Historiker
Italien bei Faschismus-Aufarbeitung besser als sein Ruf

Italien ist bei der Aufarbeitung seiner faschistischen Vergangenheit nach Meinung des Historikers Martin Baumeister deutlich besser als sein Ruf. Der scheidende Direktor des Deutschen Historischen Instituts (DHI) in Rom, Baumeister, sagte der Katholischen Nachrichten-Agentur, auch die seit zwei Jahren amtierende rechtsnationale Regierung Meloni habe die Arbeit seiner Forschungseinrichtung nicht spürbar verändert.

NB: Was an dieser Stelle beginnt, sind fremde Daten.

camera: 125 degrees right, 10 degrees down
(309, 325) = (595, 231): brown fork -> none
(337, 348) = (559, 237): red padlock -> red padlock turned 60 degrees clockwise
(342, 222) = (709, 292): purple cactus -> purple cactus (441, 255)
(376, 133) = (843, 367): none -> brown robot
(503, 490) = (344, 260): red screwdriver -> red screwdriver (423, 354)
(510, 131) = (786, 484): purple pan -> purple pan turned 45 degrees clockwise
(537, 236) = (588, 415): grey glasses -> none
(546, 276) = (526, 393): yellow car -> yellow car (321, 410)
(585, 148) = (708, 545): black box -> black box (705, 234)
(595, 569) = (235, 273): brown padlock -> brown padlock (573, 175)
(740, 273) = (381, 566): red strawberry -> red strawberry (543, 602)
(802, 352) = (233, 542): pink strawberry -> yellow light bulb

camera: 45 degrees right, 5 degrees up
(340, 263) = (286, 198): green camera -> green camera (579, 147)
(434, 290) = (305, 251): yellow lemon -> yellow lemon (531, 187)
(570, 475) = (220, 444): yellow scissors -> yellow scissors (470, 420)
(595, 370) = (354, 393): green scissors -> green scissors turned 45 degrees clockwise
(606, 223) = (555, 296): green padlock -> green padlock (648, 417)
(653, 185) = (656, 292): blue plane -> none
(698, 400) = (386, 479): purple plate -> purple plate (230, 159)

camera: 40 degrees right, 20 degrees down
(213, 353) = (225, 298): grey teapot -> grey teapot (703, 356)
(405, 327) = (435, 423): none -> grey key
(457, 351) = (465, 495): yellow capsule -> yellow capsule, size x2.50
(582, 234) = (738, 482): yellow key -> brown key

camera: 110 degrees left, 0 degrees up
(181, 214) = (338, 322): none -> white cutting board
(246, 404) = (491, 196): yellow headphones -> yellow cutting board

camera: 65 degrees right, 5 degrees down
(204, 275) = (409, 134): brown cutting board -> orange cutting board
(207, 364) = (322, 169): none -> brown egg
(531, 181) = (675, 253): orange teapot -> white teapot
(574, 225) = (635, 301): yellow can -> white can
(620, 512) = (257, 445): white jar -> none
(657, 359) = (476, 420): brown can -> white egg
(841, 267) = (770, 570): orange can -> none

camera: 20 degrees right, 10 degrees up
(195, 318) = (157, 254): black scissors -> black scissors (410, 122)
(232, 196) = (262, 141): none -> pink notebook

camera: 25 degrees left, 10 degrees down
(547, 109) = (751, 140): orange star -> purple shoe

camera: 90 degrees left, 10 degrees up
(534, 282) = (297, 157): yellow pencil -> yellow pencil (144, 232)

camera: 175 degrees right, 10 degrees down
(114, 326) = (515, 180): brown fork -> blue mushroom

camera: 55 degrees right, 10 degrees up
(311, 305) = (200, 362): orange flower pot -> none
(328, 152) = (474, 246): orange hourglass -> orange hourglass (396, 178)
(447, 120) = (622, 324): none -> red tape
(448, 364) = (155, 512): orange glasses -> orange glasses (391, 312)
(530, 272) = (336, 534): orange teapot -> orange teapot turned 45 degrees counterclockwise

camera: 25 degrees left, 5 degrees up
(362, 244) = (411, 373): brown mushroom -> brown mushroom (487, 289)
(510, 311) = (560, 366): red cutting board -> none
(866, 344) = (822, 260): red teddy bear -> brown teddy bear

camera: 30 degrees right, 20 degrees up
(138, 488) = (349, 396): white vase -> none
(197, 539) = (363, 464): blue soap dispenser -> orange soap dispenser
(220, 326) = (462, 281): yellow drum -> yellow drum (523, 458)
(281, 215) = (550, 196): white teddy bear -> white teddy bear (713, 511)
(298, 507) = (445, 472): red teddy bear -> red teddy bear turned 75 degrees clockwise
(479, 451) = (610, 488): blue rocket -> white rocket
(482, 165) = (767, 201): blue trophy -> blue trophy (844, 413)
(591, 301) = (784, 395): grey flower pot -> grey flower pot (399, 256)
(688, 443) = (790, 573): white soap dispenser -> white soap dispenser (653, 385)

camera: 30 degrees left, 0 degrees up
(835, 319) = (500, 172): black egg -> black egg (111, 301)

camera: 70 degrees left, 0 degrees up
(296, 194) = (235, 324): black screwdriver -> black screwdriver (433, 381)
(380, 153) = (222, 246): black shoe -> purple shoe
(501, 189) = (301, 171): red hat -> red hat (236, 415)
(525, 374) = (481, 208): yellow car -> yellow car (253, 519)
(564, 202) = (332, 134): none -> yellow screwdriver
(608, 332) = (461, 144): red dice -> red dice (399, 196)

    Der "Duce" Benito Mussolini auf der Piazza Venezia in Rom 1932 während einer Ansprache zur Feier der zehnjährigen faschistischen Machtergreifung.
    Auch Italien bemüht sich um die Aufarbeitung des Faschismus unter Benito Mussolini (picture-alliance / dpa / dpa)
    Baumeister sagte, während die Deutschen beim Umgang mit der NS-Zeit als "Weltmeister" gälten, werfe man den Italienern gerne vor, "ihre Hausaufgaben nicht zu machen“. Man verweise dann etwa auf den unbefangenen Umgang mit faschistischer Architektur und Denkmälern. Das sei jedoch eine grobe Vereinfachung. Italien sei nicht gefeit gegen antideutsche oder antifranzösische Ressentiments, so Baumeister. "Allerdings sehe ich aktuell keinen Anlass zur Besorgnis, dass die Wissenschaftsfreiheit gefährdet ist."
    Das 1888 gegründete DHI in Rom ist das älteste von weltweit sechs Deutschen Historischen Instituten. Aktuell ist es an Projekten beteiligt, die auf Empfehlungen der deutsch-italienischen Historikerkommission zu den Folgen des Zweiten Weltkriegs entstanden. Unter anderem sei jetzt ein Atlas der von den Deutschen verübten Massaker in Italien digital abrufbar.
    Baumeister leitete das DHI seit 2012. Am 1. Oktober tritt Petra Terhoeven, Professorin für Europäische Kultur- und Zeitgeschichte in Göttingen, seine Nachfolge an.
    Diese Nachricht wurde am 29.09.2024 im Programm Deutschlandfunk gesendet.